Vic Hoyland
Composer

NMT Michaelangelo Review

Productions
Michaelangelo (NMT)

Andrew Clements, Financial Times, 1982

Michelagniolo is a portrait of Michelagniolo Buonarotti, drawing a text from his letters, poems and inscriptions and its title from the artist's own mis-spelling of his name in a letter written two months before his death. It's an attempt, says Hoyland, "to unite various episodes from his life and work, and present, not simply a 'biography', but a vision of the opposite poles in the Italian's personality." Michelagniolo's words are given largely to the male soloist (in this premiere the admirably committed David Sawer ) who bestrides the orchestra, Inori like, on a raised platform, adopting a vocabulary of physical gestures derived by Hoyland from a study of the Sistine frescoes and sculptures.

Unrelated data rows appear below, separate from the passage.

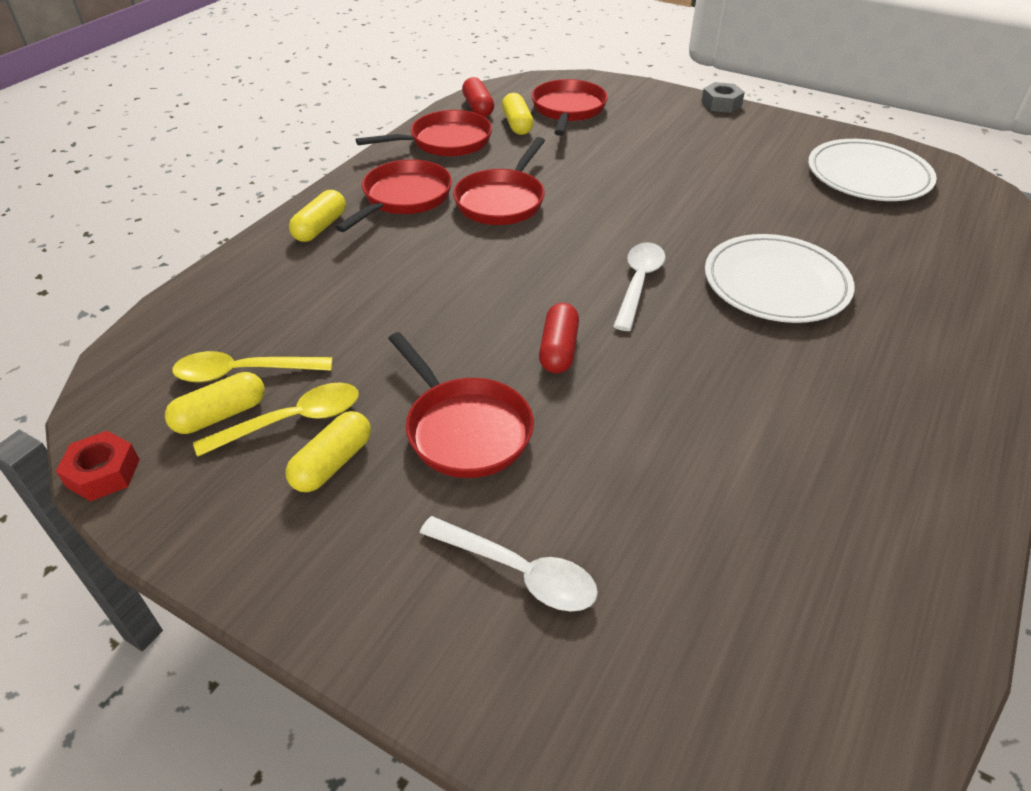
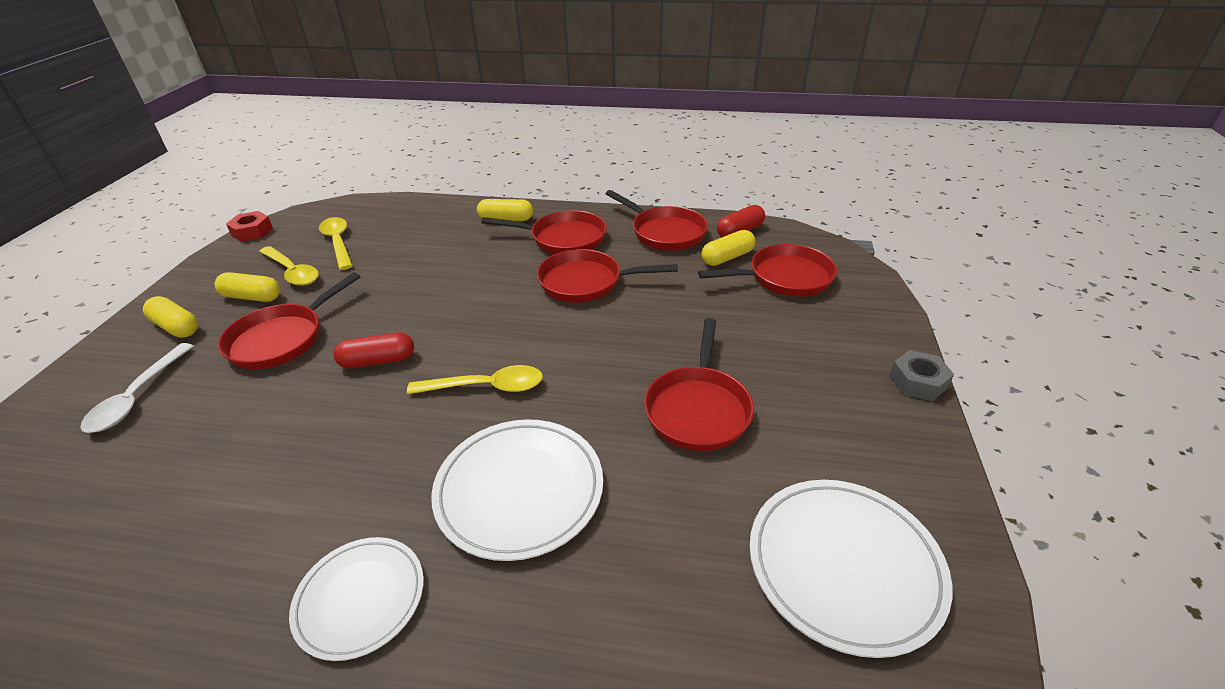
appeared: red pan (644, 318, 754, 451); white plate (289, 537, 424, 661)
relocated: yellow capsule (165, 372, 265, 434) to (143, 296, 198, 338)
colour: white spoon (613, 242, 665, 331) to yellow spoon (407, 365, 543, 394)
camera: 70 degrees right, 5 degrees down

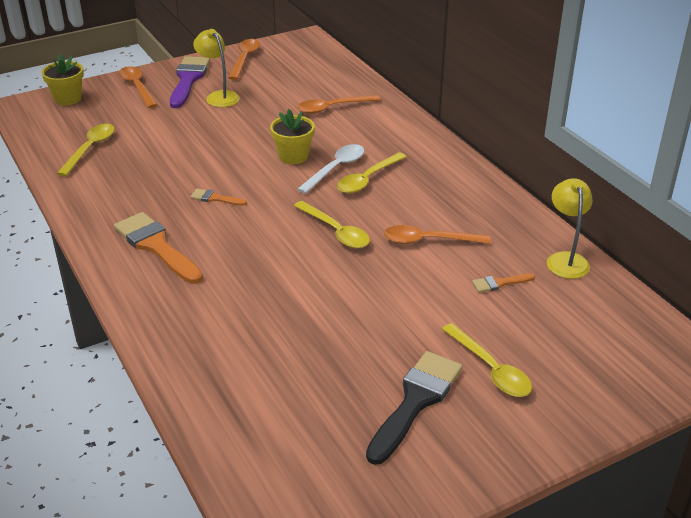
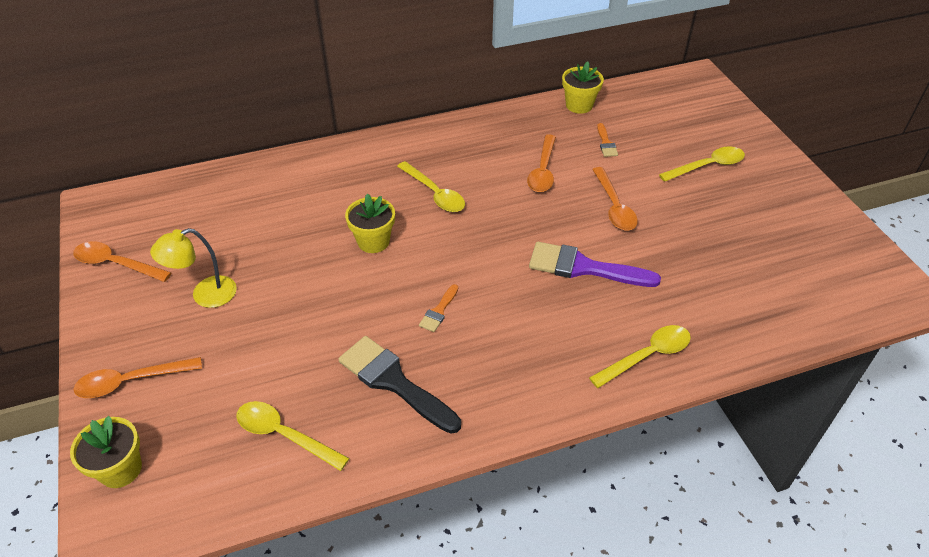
missing: white spoon (297, 144, 364, 194); orange brush (114, 212, 203, 284)
relocated: purple brush (170, 56, 210, 108) to (529, 242, 661, 287); orange spoon (297, 95, 381, 114) to (592, 167, 638, 231); yellow spoon (294, 201, 370, 248) to (589, 325, 691, 388); black brush (366, 351, 463, 465) to (338, 336, 461, 434)
exchanged: yellow lamp (547, 178, 593, 279) to yellow flower pot (562, 61, 604, 114)
camera: 80 degrees left, 10 degrees up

The overriding impact of Michelagniolo is of passion barely contained, a sense of artistic achievement under the most extreme psychological doubts about human fulfilment, about death.

Hoyland cocoons his soloist in a fiercesome barrage of sound, an ensemble in which wind predominates;

Michelagniolo contains some thrilling effects and riveting orchestral writing. Hoyland's music has a muscularity which the ultimate soft centre of the Berio balances well.